Dimanche soir, un député de l'opposition de gauche à la Knesset n'a pas manqué de faire valoir ce changement avec ironie : il a déposé plainte contre la délégation israélienne, l'accusant d'avoir violé la loi prohibant tout rapport avec l'OLP, une loi au nom de laquelle le pacifiste israélien Abie Nathan a encore été récemment condamné à une peine d'emprisonnement ferme.
Il faut se souvenir que, pendant des mois, le gouvernement israélien s'est battu pour limiter la représentation palestinienne, en faisant en sorte non seulement qu'il n'y ait pas de délégation palestinienne distincte de celle de la Jordanie mais encore que soient écartées des personnalités de Jérusalem-Est-comme Fayçal Husseini, pourtant principal interlocuteur de James Baker-ou des gens de l' " extérieur " des territoires occupés, notamment parce que ceux-ci étaient supposés être plus directement sous la coupe de l'OLP. Tous ces efforts se sont finalement révélés assez vains.

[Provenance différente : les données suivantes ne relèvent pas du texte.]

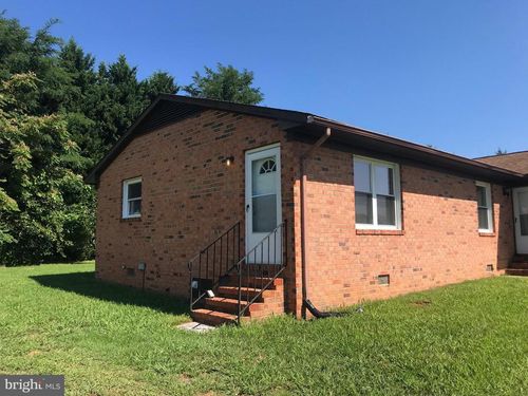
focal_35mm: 28
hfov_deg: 63.4
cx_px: 264
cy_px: 198
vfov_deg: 49.7
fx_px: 427
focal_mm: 3.99
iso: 20
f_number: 1.8
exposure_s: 1/1497
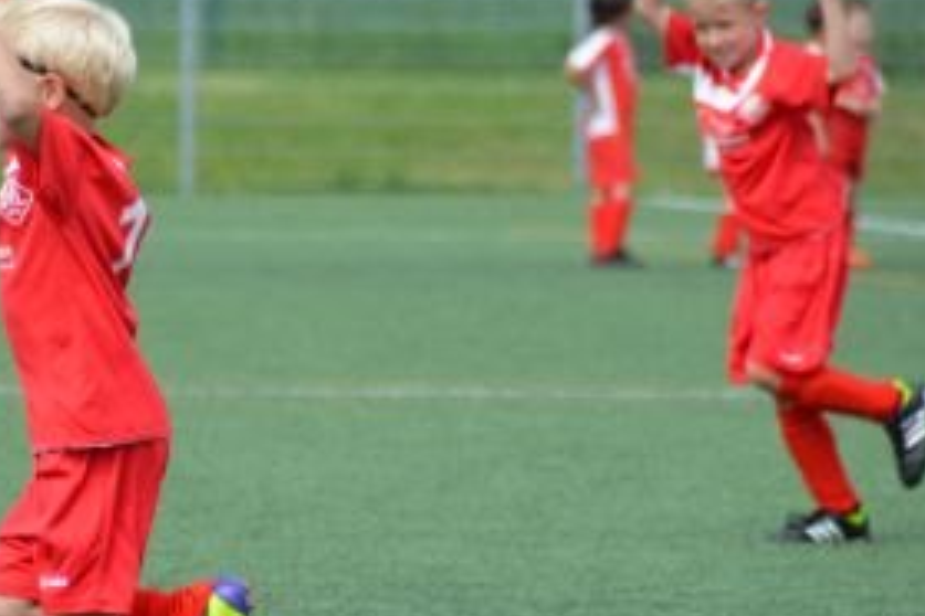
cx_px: 73
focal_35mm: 644
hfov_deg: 3.2
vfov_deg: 2.1
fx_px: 16546
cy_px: 399
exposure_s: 1/1250
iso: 400
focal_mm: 200
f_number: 5.6
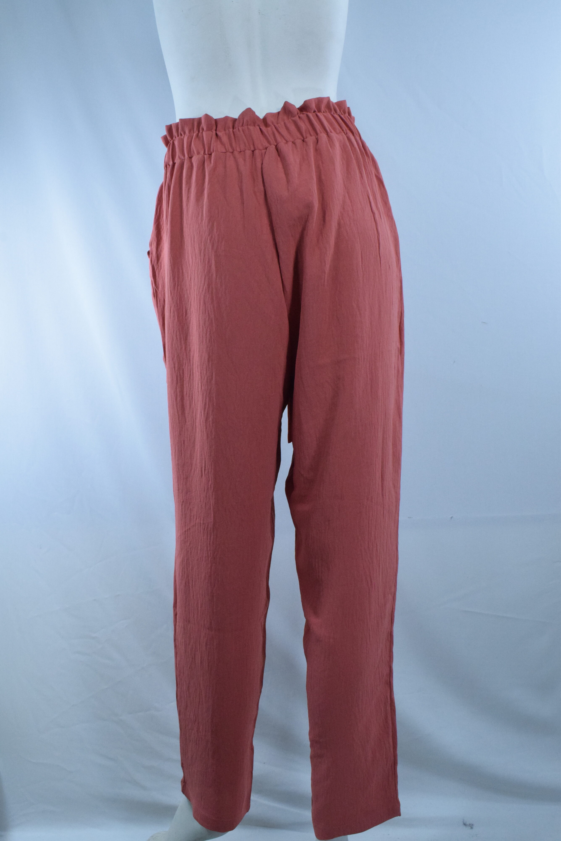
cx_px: 280
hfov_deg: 34.2
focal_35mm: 39
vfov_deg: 49.5
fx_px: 911
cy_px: 420
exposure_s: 1/250
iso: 3200
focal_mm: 26
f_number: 11
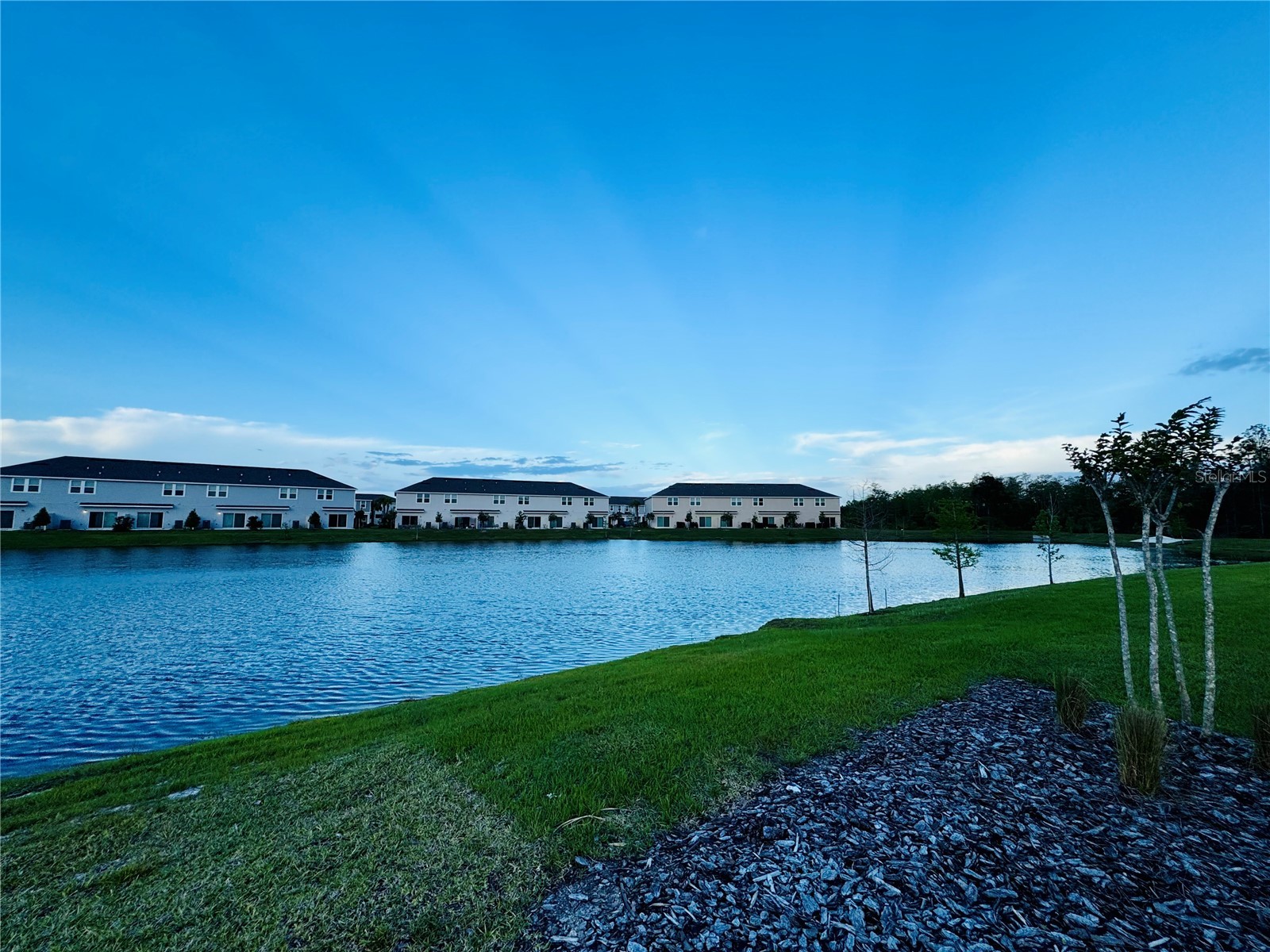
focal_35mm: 14
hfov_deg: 102.1
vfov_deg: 85.7
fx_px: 514
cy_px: 476
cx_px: 635
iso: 40
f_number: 2.2
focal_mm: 2.22
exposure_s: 1/596
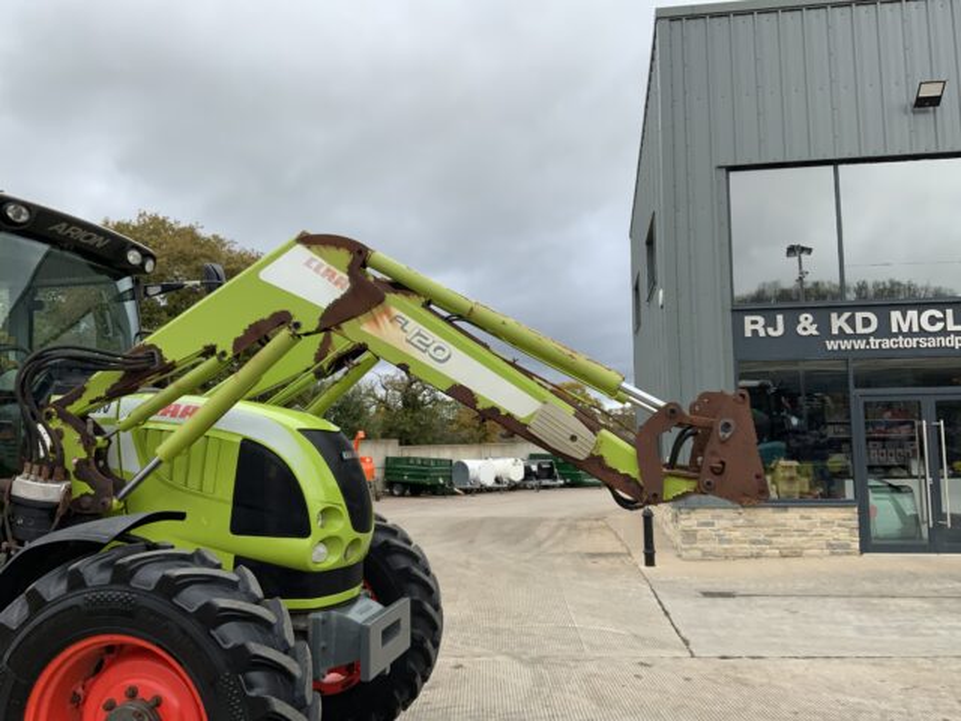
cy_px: 360
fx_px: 805
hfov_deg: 61.7
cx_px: 480
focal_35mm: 29
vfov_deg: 48.2
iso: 16
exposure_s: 1/469
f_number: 1.8
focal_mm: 3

Les délégués israéliens, Itzhak Shamir à leur tête, sont restés à leur place quand Haïdar Abdel Chafi, dans son discours en séance plénière, a parlé de la " direction " de l'OLP et fait de claires allusions au mandat accordé par cette organisation aux représentants palestiniens à Madrid.
Les Israéliens ne pouvaient non plus ignorer que des membres de l'OLP étaient partout présents dans les coulisses de la conférence pour assurer la coordination, et qu'une " délégation bis ", constituée de Palestiniens exclus, à la demande d'Israël, de la représentation officielle, avait également fait le voyage de Madrid, avec, parmi eux, Fayçal Husseini.
Qu'ils le veuillent ou non, les délégués israéliens ont achevé dimanche de " distinguer " leurs interlocuteurs palestiniens en soulignant le bon climat de leur rencontre, en dépit de tout ce qui les sépare. Cet aveu de satisfaction, calculé ou non, a presque valeur de légitimation. Les Israéliens semblent donc avoir enfin compris qu'on ne peut rechercher réellement la paix qu'avec ses véritables ennemis, quels qu'ils soient, et qu'on ne peut les choisir.
Il est vrai que, de leur côté, en s'asseyant à la table de négociation, les Palestiniens ont concrètement confirmé leur acceptation de l'existence de l'Etat d'Israël et qu'ils viennent de faire, eux aussi, une concession de taille en admettant d'envisager une autonomie provisoire en Cisjordanie et dans le territoire de Gaza, étape transitoire qu'ils n'avaient cessé de rejeter depuis que cette formule a été proposée en 1978 dans les accords israélo-égyptiens de Camp David.
Israéliens et Palestiniens ont fait à Madrid des efforts notables, même si leurs positions restent sur le fond inconciliables pour le moment. Ils ont déjà pris le risque de provoquer la colère des extrémistes des deux camps. Mais c'est la seule voie possible. Il semble que, sous la pression des Etats-Unis, chacun a décidé de faire assaut d'habileté manoeuvrière en essayant de prendre l'autre au piège d'une relative modération. Mais cela vaut beaucoup mieux que la stérile et dangereuse confrontation des intransigeances. Tel est le changement intervenu à Madrid. C'est actuellement le seul résultat de la conférence, mais il n'en est pas moins important.